Brief | What is the number of lines in the entries that contain the word "center"? Answer with that figure alone.
────────────────
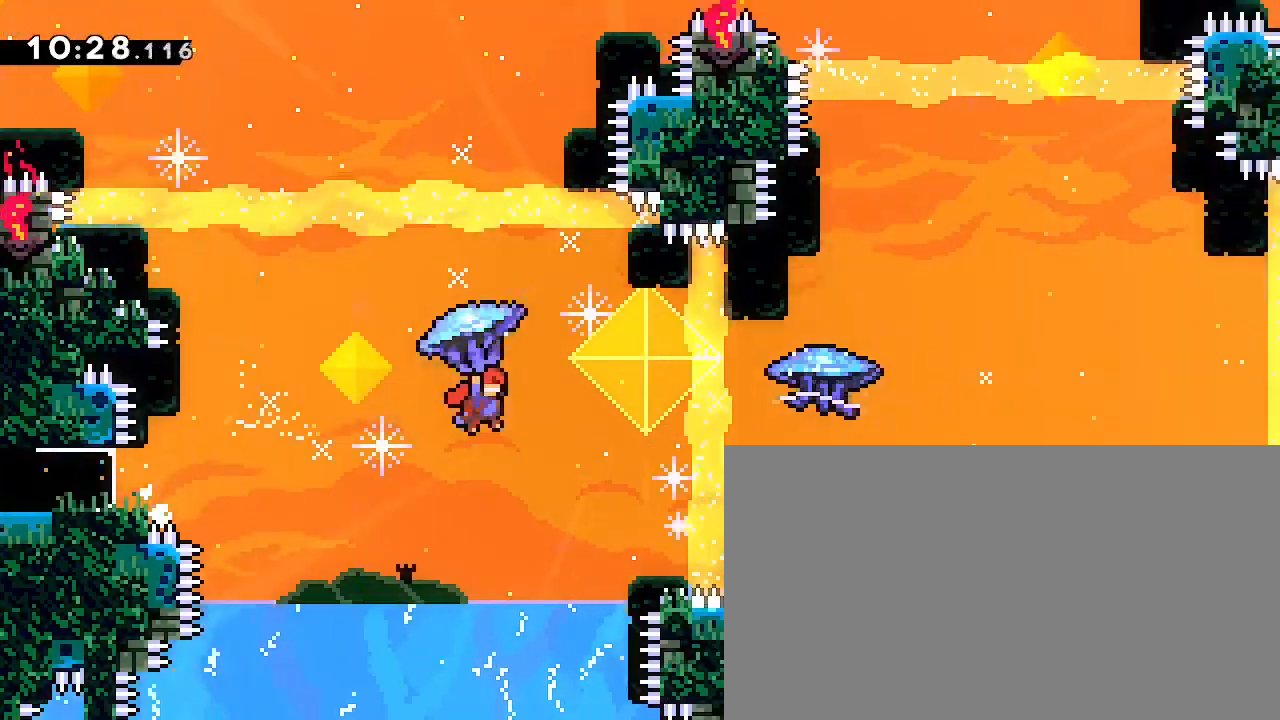
{"dt_ms": 500, "buttons": [], "left_stick": "right", "right_stick": "left"}
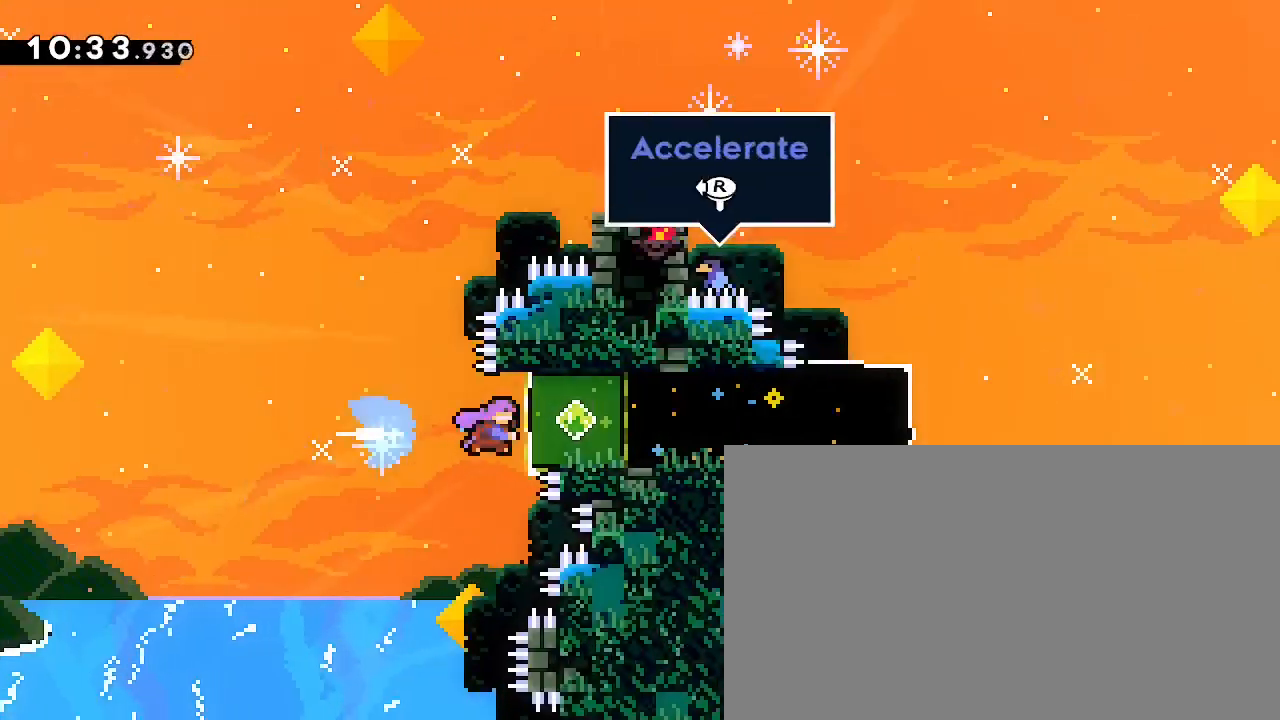
{"dt_ms": 500, "buttons": [], "left_stick": "right", "right_stick": "up", "events": [[33, "right_stick", "center"], [133, "right_stick", "left"], [267, "right_stick", "center"], [400, "right_stick", "up"]]}
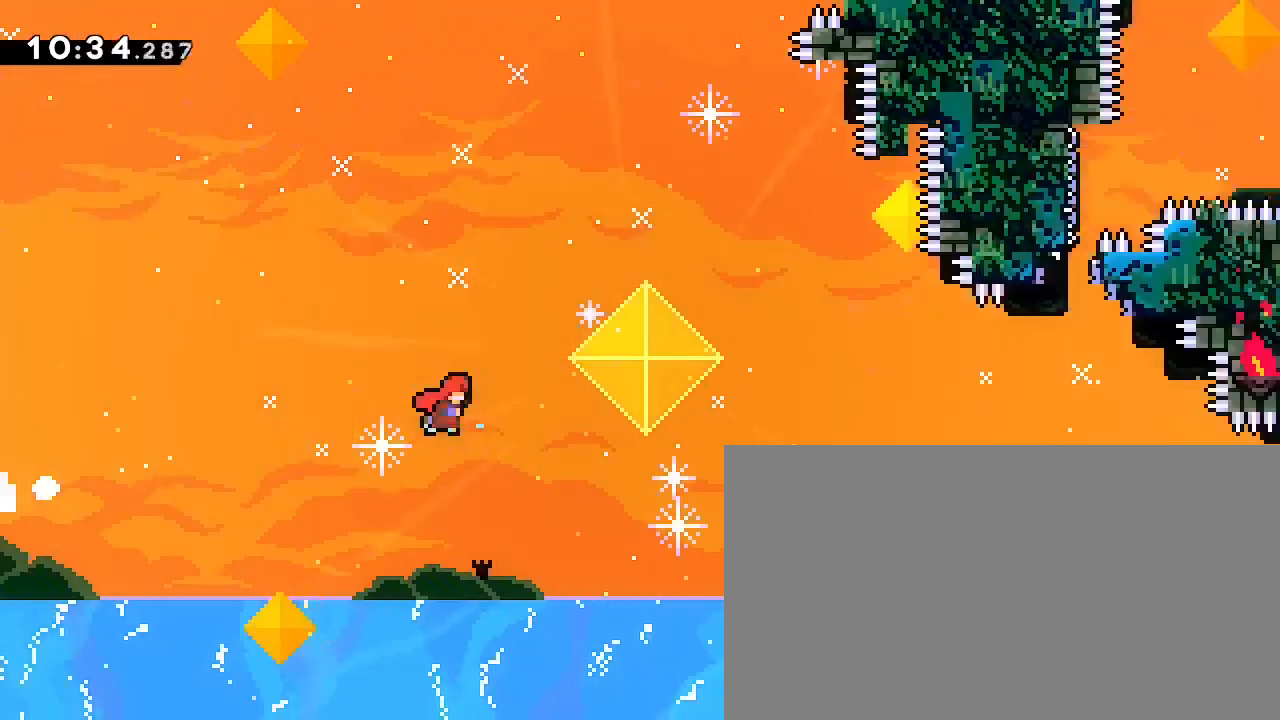
{"dt_ms": 500, "buttons": [], "left_stick": "center", "right_stick": "center", "events": [[233, "left_stick", "center"], [233, "right_stick", "center"], [300, "right_stick", "down-left"], [333, "left_stick", "up"], [467, "left_stick", "center"], [467, "right_stick", "center"]]}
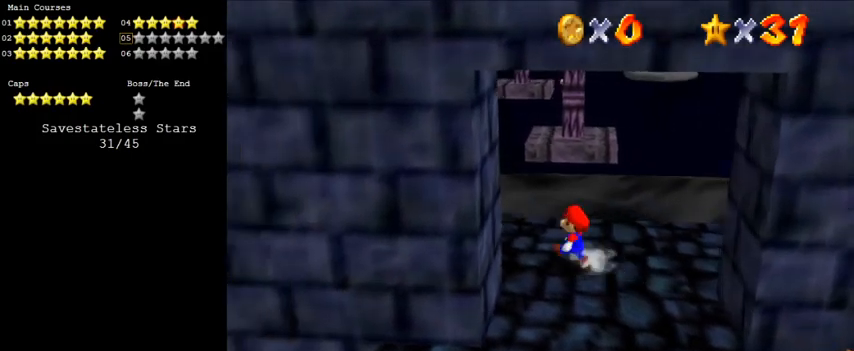
Gameplay with keyboard; each line is a JSON object with the keys held at the frame after it. "events" lists presses ("down") and releases ("up") of "a", "c", "ctrl", "d", "down", "left", "return", "right", "s", "shift", "up", "w", "x" and "y" between this image and that frame as [ms after this image, input, new state], when the widget could be followed in between. No other keys are recorded. Mouse input is not recorded.
{"keys": ["shift", "up", "y"], "events": [[167, "left", "up"], [367, "y", "down"], [400, "shift", "down"]]}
────────────────
Solution to the exercise | 2